About two years ago, I decided to start this blog on international affairs. It was a quiet time. I had taken a year off from school, and was living in Los Angeles to be next to my beautiful girlfriend. She had moved out there to pursue her own education, and I was just this sidekick with time on my hands. It was a wonderful opportunity to pursue my own forays into philosophy and thought. But not only that, I had the chance to climb and bike everyday. I was able to experience California and its culture and, in that time, develop a deep desire to return. It was really a moment of self-discovery or self-definition, depending on your worldview. I could spend hours delving into my own thoughts, and understanding my own perspective.This blog was, in part, a reflection of all this internal work going on.

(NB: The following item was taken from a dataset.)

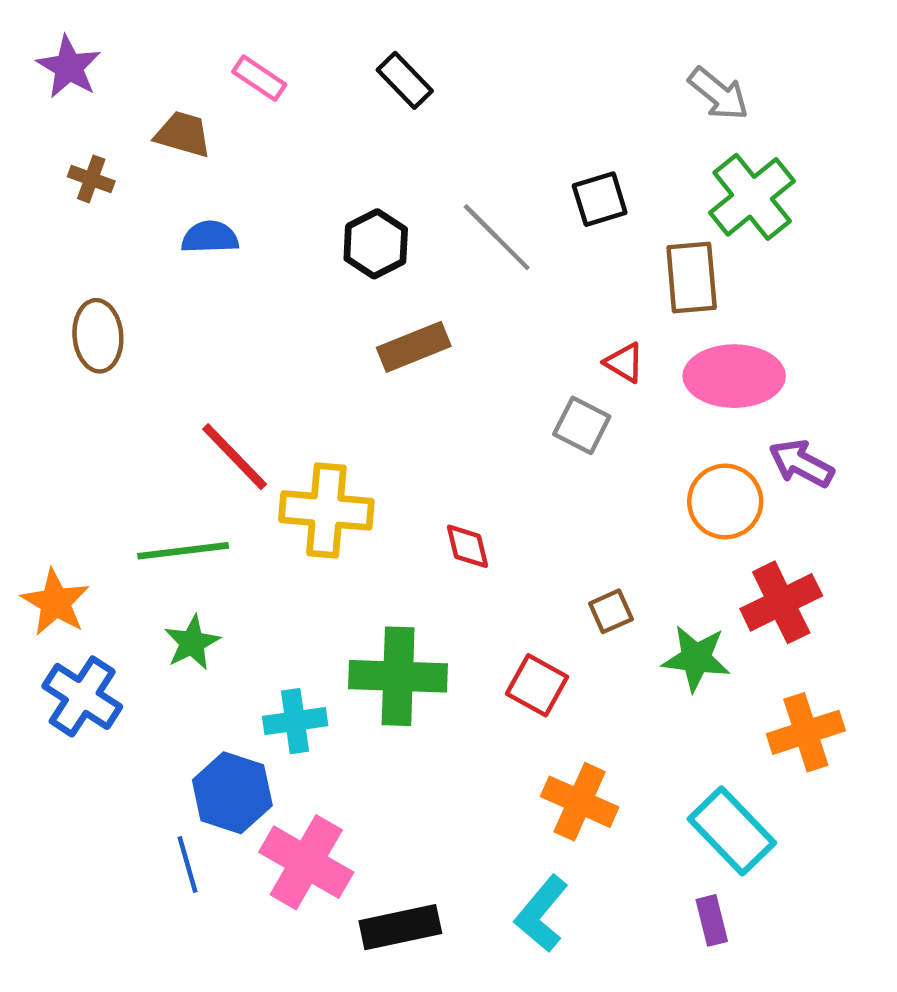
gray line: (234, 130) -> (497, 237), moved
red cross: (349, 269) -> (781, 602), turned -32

Suffice it to say, however, the busyness of life came roaring back and my moments of reflection / creation dwindled. I was accepted into an MD-PhD program at Boston University. I had to move to a new city with new people. I had to redefine my priorities in the context of what medical school demanded. I had to feel the distancing of my love, and eventually witness the end to that relationship. Overall, these life events stopped this blog (or journal, more accurately) from evolving and, concurrently, my thoughts from developing. In this whole process, I also had lost a deep sense of my own self and my own value.

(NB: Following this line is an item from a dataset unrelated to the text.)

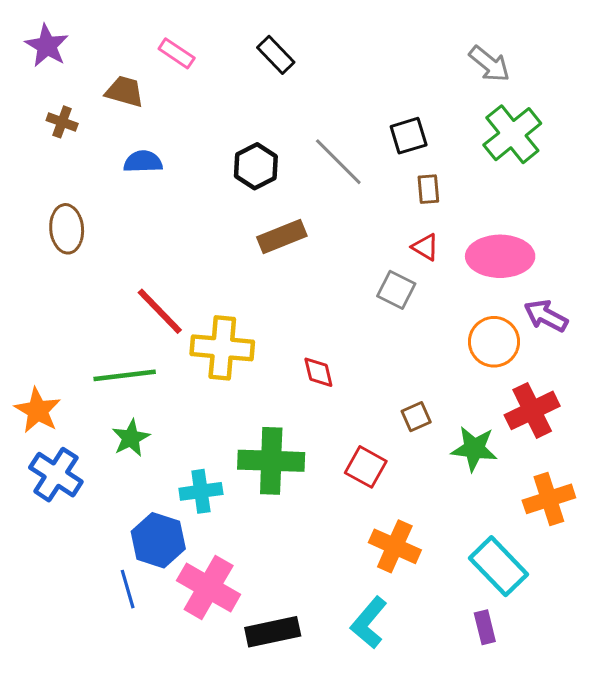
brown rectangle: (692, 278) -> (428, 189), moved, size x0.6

My hopes for this blog have changed. I no longer desire to be an expert on the Afpak region, although it remains and continues to be a fascinating and volatile region with Osama Bin Laden’s death and Pakistan’s resentment of American power. (because in my mind the US has never resolved the most pressing issue - the Pakistani-Indian relationship). Instead, this blog will take on a more diffuse purpose. I hope to regularly reflect on the books that I read, the brain that I study, and the world that I experience. I do not profess to be an expert in whatever I write and, in the end, it is entirely meant for my own edification. However, if anybody has any comments or ideas they desire to expound upon, I invite them to do so. There is nothing better than human dialogue.